A fuller code example is shown below, where a virtio-user port, and hence kernel netdev, is created for each NIC port discovered by DPDK. Each virtio-user port is given the MAC address of its matching physical port (assuming app was run without vdev args on command line, so all ports auto-discovered are HW ones).
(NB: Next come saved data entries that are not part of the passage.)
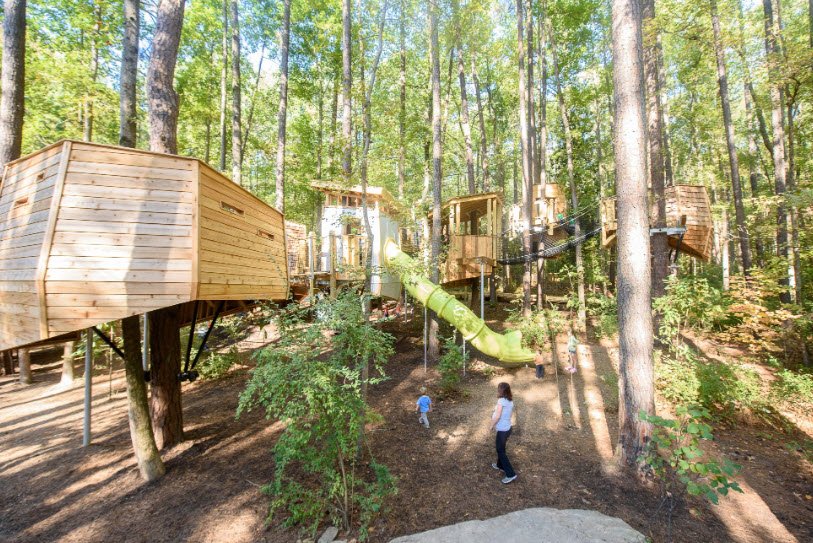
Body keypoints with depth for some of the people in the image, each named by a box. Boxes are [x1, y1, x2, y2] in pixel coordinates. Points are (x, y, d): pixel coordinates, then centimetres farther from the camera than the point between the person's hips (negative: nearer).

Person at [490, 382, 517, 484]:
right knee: (501, 448, 26)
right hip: (507, 428, 8)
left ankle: (511, 474, 12)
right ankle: (500, 465, 44)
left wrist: (492, 425, -10)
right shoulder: (510, 401, 0)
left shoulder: (501, 401, -25)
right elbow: (507, 414, 8)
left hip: (502, 430, -8)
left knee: (500, 451, 8)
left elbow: (497, 416, -25)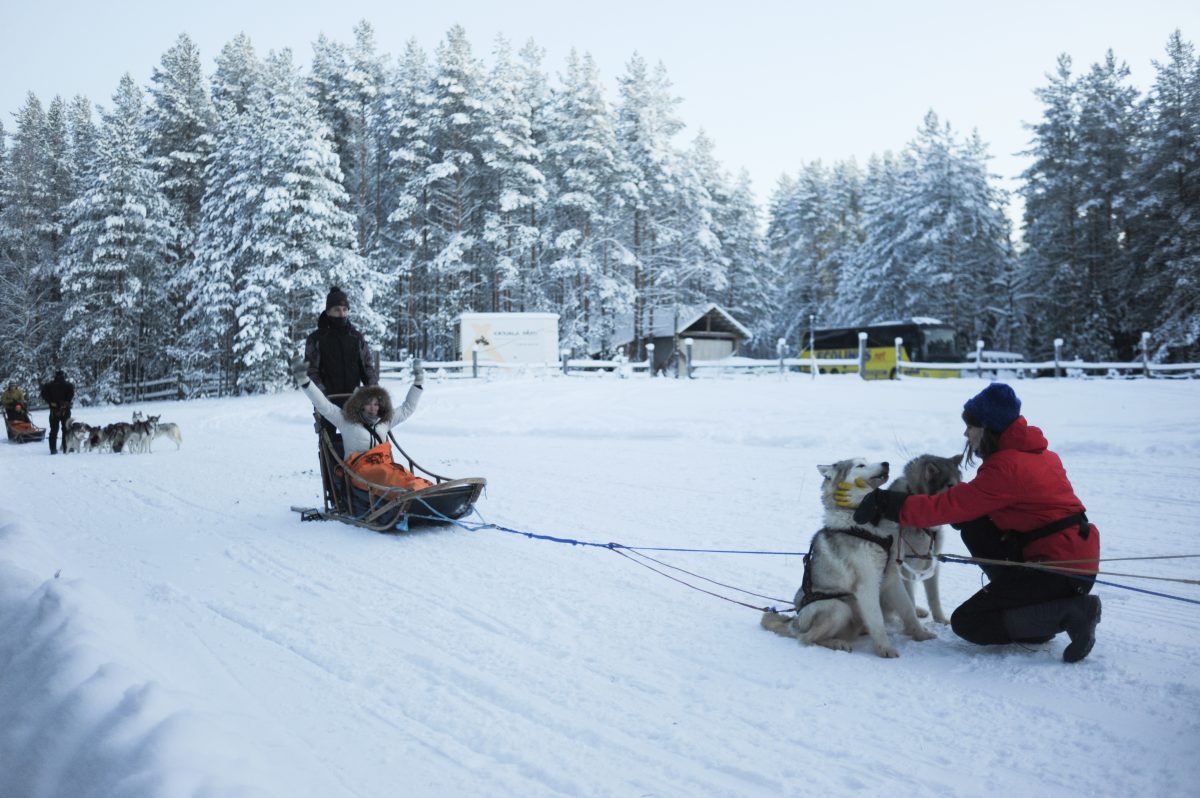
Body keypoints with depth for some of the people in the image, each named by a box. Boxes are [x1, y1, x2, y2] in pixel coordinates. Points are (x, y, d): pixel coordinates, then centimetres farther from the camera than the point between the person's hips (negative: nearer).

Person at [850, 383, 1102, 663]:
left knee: (966, 624, -4)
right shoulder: (1031, 451, 10)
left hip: (1062, 568, -9)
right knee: (973, 527, 10)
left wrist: (887, 504, -12)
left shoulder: (1006, 466, -18)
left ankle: (1070, 612, -10)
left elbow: (951, 507, -18)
These new virtio-user netdevs will appear in the kernel port listings as virtio_user0, virtio_user1, etc., based on the names passed in as iface= via the portargs parameter.

nb_ports = rte_eth_dev_count_avail();

/* Create a vhost_user port for each physical port */
unsigned port_count = 0;
RTE_ETH_FOREACH_DEV(portid) {
    char portname[32];
    char portargs[256];
    struct rte_ether_addr addr = {0};

    /* once we have created a virtio port for each physical port, stop creating more */
    if (++port_count > nb_ports)
        break;

    /* get MAC address of physical port to use as MAC of virtio_user port */
    rte_eth_macaddr_get(portid, &addr);

    /* set the name and arguments */
    snprintf(portname, sizeof(portname), "virtio_user%u", portid);
    snprintf(portargs, sizeof(portargs),
            "path=/dev/vhost-net,queues=1,queue_size=%u,iface=%s,mac=" RTE_ETHER_ADDR_PRT_FMT,
            RX_RING_SIZE, portname, RTE_ETHER_ADDR_BYTES(&addr));

    /* add the vdev for virtio_user */
    if (rte_eal_hotplug_add("vdev", portname, portargs) < 0)
        rte_exit(EXIT_FAILURE, "Cannot create paired port for port %u\n", portid);

}

Once these virtio-user ports have been created in the loop, all ports, both physical and virtual, may be initialized and used as normal in the application.